He had the look of a Christian going into the amphitheatre to face the Beasts.
2
About eleven o'clock of the next morning Olva went to see Margaret. He had written to her the night before and asked her not to tell Rupert the news of their engagement immediately, but, when the morning came, he could not rest with that. He must know more.
It was a damp, misty morning, the fine frost had gone. He was going to Margaret to try and recover some reality out of the state that he was in. The recent incidents—Craven's suspicions, the 5th of November evening, Bunning's alarm, the scene with Margaret—bad dragged him for a time from that conviction that he was living in an unreal world. That day when he had run in the snowstorm from Sannet Wood had seemed to him, during these last weeks, absurd and an effect, obviously, of excited nerves. Now, on this morning of the Dublin match, he awoke again to that unreal condition. The bedmaker, the men passing through the Court beneath his windows, the porter at the gate—these people were unreal, and above him, around him, the mist seemed ever about to break into new terrible presences.
"This thing is wearing me down. I shall go off my head if something definite doesn't happen"—and then, there in his room with the stupid breakfast things still on the table, the consciousness of the presence of God seized him so that he felt as though the pursuit were suddenly at an end and there was nothing left now but complete submission.
In this world of wraiths, God was the most certain Presence. . . .
There remained only Margaret.

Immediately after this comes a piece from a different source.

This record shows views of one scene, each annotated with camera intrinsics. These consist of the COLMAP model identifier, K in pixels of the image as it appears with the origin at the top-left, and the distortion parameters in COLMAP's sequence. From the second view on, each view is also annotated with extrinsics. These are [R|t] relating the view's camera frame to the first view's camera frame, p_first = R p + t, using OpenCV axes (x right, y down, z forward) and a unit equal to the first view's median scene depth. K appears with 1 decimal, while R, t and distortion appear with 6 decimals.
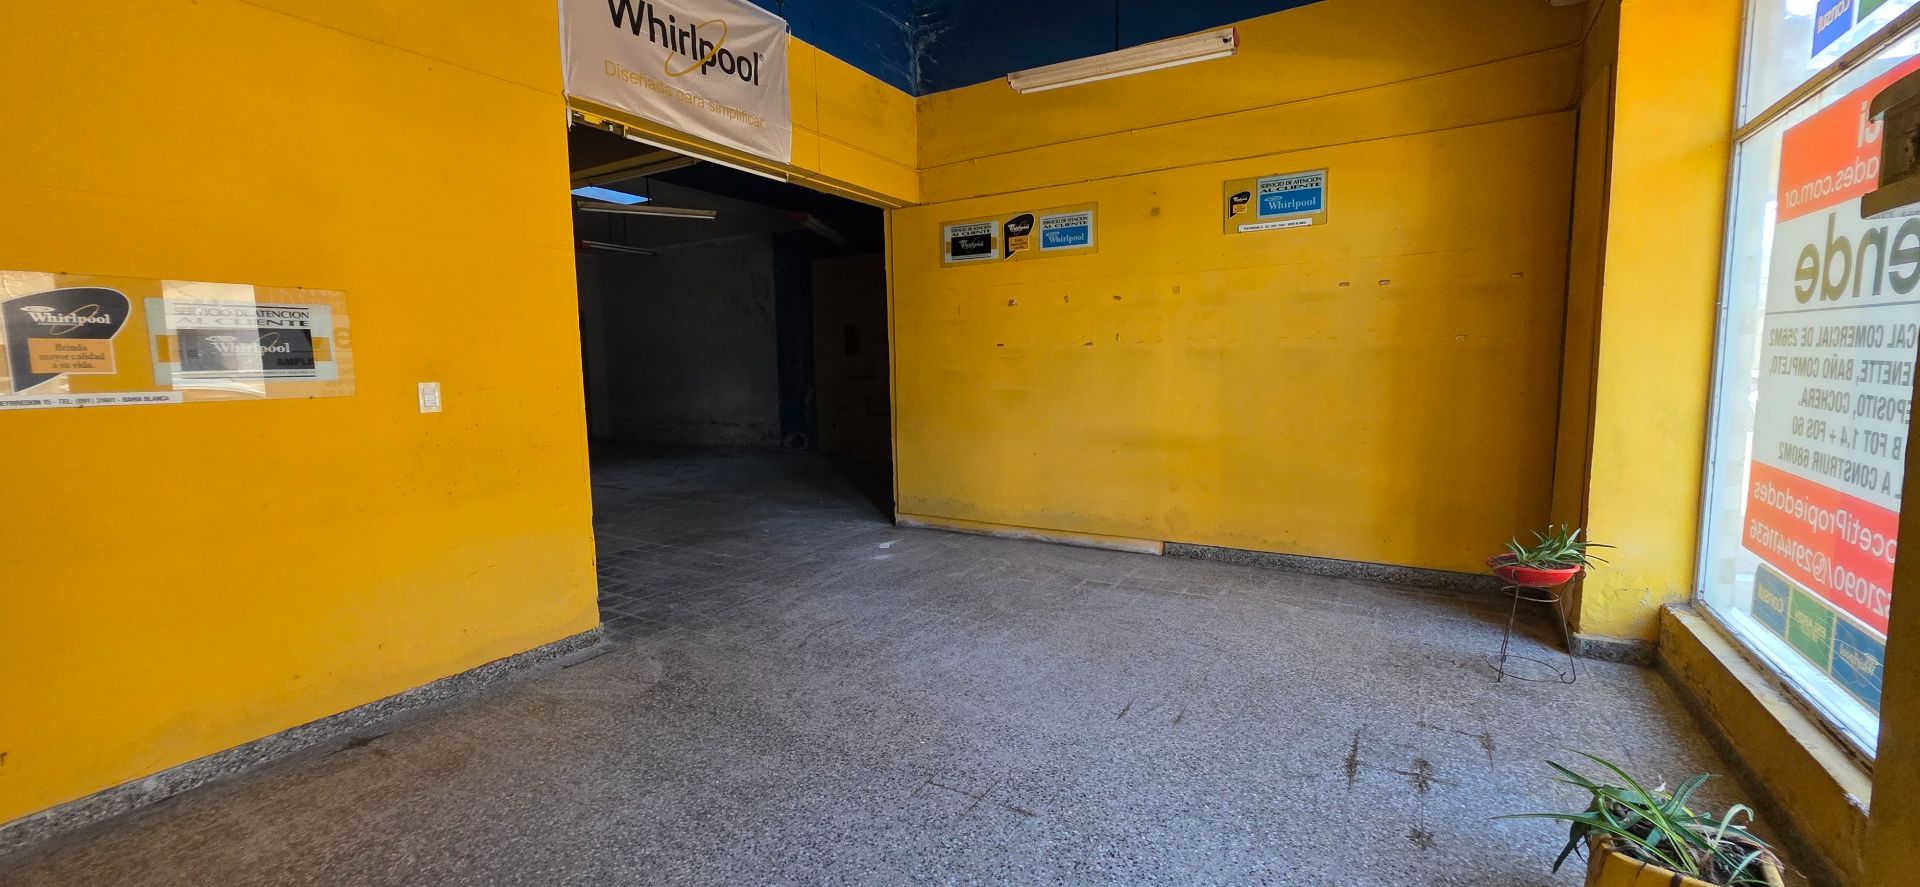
lens RADIAL K [[760.1, 0, 958.1], [0, 760.1, 439.0], [0, 0, 1]] dist [0.002295, 0.000272]
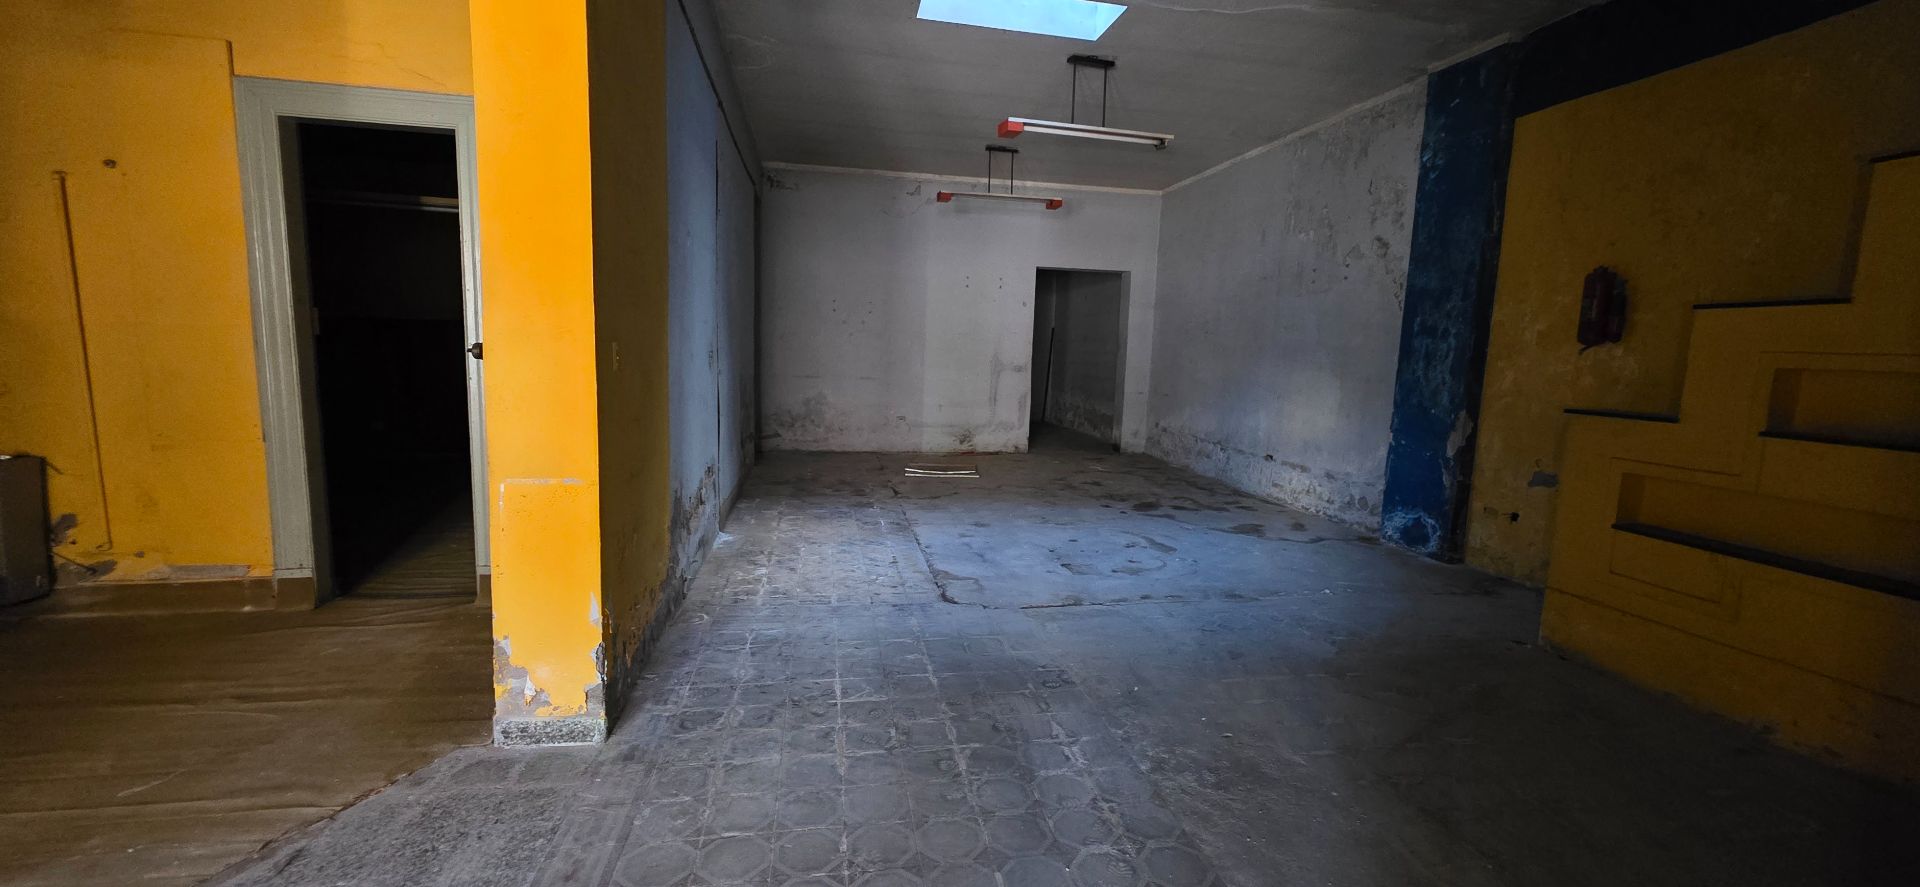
lens RADIAL K [[760.1, 0, 964.2], [0, 760.1, 441.8], [0, 0, 1]] dist [0.002295, 0.000272]
pose [[0.668593, 0.135105, -0.731253, -0.134280], [-0.122949, 0.989907, 0.070480, -0.104657], [0.733394, 0.042784, 0.678456, 1.019995]]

Perhaps she could recover reality for him. He went to her.
He found her waiting for him in the little drawing-room and he could not see her. He knew then that the Pursuing Shadow had taken a new step. It was literally physically true. The room was there, the shining things, the knick-knacks, the mirror, the scent of oranges. He could see her body, her black dress, her eyes, her white neck, the movement towards him that she made when she saw him coming, but there was nothing there. It was as though he had been asked to love a picture.
He could not think of her at all as Margaret Craven or of himself as Olva Dune. Only in the glass's reflection he saw the white road stretching to the wood.
"I really am going off my head. She'll see that something's up"—and then from the bottom of his heart, far away as though it had been the cry of another person, "Oh! how I want her How I want her!"